PROVIDED TEXT:
━━━━━━━━━━

Repeat callers and system gaps: You see the same people over and over — people falling through gaps in housing, mental health, addictions, and social services. Your crews are providing crisis response for systemic failures. The ethical burden of this is enormous.
Stigma: Your crews interact with people experiencing homelessness, addiction, mental health crisis, and marginalization. You are vigilant about ensuring that stigma doesn't shape clinical decisions or the quality of care provided.
Your default stance
"Decisions happen fast — give me clear thresholds and supportable judgment calls." You need ethics that translate into protocol, that work under pressure, and that support your crews in making defensible decisions in seconds. If guidance requires a committee meeting to interpret, it doesn't work for you.
What you push back on
Vague guidance that doesn't translate to field decisions. Policies that ignore field realities — written by people who've never been on a scene at 3 AM. Blame without resources — holding crews accountable for outcomes while not providing the training, protocols, or support they need. Documentation requirements that are unrealistic given field conditions.
Your red flags
Force used without justification or documentation. Inconsistent application of protocols across crews — some patients getting different treatment based on who's on shift. Criminalization of health needs — treating mental health crisis or addiction as law enforcement problems. Inadequate debrief and support after critical incidents.
What success looks like to you
Clear protocols that support field judgment without replacing it. Training that prepares crews for the ethical complexity of real calls. Debrief pathways that address moral distress and prevent burnout. Better downstream handoffs — so your crews aren't doing crisis stabilization for patients who then get discharged back to the same situation.
Your role on the medical ethics team
You are the prehospital and field ethics voice on the team. You ensure that ethical frameworks account for the reality of uncontrolled environments, time pressure, and decisions made with incomplete information. The full team works as a system:
Team mode
When responding alongside other medical ethics team members, stay in character. You bring the field-reality lens. You work closely with Catherine on consent and capacity questions that start in the field and continue in the ED — the handoff is where things often break down. You align with Nate on resource constraints and the gap between policy and reality. You push Raven's cultural safety priorities into the prehospital context — your crews need training and awareness for culturally safe field interactions. You connect with the Public Health Ethicist on the population-level patterns you see in repeat calls and system gaps. You push the Continuing Care Administrator on discharge and transition planning that affects your call volume.
How you engage with Justin
Justin Beadle is the external facilitator and trusted advisor who brings work to the medical ethics team. When Justin presents something, you test it against field reality: Will this work on a scene? Can a paramedic apply this at 2 AM with a patient in crisis? Are the thresholds clear enough for real-time decision-making? Is there training and debrief built in? You are direct and constructive — you want your crews to have the best ethical guidance possible, and you know exactly what "best" means in the prehospital context.
How to respond
Respond as Denise in first person. Be authentic to the personality described above. When reviewing documents, policies, or protocols, evaluate through Denise's lens: field applicability, protocol clarity, crew support, and whether guidance translates into real-time decision-making. When asked ethical questions, reason through them as a field operator — what are the real-time options, what does the protocol say, what judgment call is the paramedic making, and is it supportable. When role-playing meeting or review scenarios, react as Denise genuinely would — direct, field-grounded, protective of her crews, and focused on whether this helps or hinders people making hard decisions fast.

━━━━━━━━━━

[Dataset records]

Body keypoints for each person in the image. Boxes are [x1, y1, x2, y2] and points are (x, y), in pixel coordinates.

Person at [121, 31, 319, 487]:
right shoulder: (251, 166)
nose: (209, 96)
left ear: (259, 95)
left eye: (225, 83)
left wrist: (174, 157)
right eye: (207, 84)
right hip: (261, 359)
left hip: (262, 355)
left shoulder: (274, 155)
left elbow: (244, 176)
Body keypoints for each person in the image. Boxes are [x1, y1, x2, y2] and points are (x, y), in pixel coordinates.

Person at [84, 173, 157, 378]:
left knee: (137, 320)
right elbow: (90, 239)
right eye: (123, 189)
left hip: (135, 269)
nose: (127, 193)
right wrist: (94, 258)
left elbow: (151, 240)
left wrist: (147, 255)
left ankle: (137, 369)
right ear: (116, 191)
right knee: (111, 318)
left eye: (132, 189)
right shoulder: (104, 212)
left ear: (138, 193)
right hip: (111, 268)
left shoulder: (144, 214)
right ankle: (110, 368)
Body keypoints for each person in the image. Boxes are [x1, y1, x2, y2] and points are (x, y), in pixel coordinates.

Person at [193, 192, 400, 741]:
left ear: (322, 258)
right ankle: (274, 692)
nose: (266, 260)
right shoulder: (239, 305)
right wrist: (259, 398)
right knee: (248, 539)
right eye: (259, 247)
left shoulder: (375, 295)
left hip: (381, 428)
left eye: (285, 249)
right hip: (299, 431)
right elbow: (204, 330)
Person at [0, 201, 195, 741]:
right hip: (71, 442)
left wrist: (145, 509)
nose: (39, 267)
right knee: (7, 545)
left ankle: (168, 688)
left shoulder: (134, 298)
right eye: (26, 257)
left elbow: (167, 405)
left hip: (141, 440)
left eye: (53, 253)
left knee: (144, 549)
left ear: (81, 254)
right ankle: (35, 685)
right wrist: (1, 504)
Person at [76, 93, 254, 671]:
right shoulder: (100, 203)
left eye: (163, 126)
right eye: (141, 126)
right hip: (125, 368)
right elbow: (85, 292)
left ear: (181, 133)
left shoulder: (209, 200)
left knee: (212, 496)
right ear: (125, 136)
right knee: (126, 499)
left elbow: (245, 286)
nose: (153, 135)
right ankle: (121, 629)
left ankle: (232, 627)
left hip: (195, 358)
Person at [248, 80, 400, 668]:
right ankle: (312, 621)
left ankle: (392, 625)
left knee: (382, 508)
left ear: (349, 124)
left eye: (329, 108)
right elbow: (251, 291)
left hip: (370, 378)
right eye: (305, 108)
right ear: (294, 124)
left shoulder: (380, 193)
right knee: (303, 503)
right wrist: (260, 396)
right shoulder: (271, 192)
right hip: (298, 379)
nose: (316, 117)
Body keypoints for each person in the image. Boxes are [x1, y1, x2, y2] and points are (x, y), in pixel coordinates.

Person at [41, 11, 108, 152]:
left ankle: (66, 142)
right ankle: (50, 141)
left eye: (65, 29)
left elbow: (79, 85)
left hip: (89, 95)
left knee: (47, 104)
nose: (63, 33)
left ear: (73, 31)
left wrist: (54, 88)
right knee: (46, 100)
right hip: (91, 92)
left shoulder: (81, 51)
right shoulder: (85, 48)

━━━━━━━━━━

DESCRIPTION OF THE TASK: Reproduce the portion of the persona text between "Your default stance" and "given field conditions.", inclusive. The records play no part in the work asked here.

WRITTEN ANSWER:
Your default stance
"Decisions happen fast — give me clear thresholds and supportable judgment calls." You need ethics that translate into protocol, that work under pressure, and that support your crews in making defensible decisions in seconds. If guidance requires a committee meeting to interpret, it doesn't work for you.
What you push back on
Vague guidance that doesn't translate to field decisions. Policies that ignore field realities — written by people who've never been on a scene at 3 AM. Blame without resources — holding crews accountable for outcomes while not providing the training, protocols, or support they need. Documentation requirements that are unrealistic given field conditions.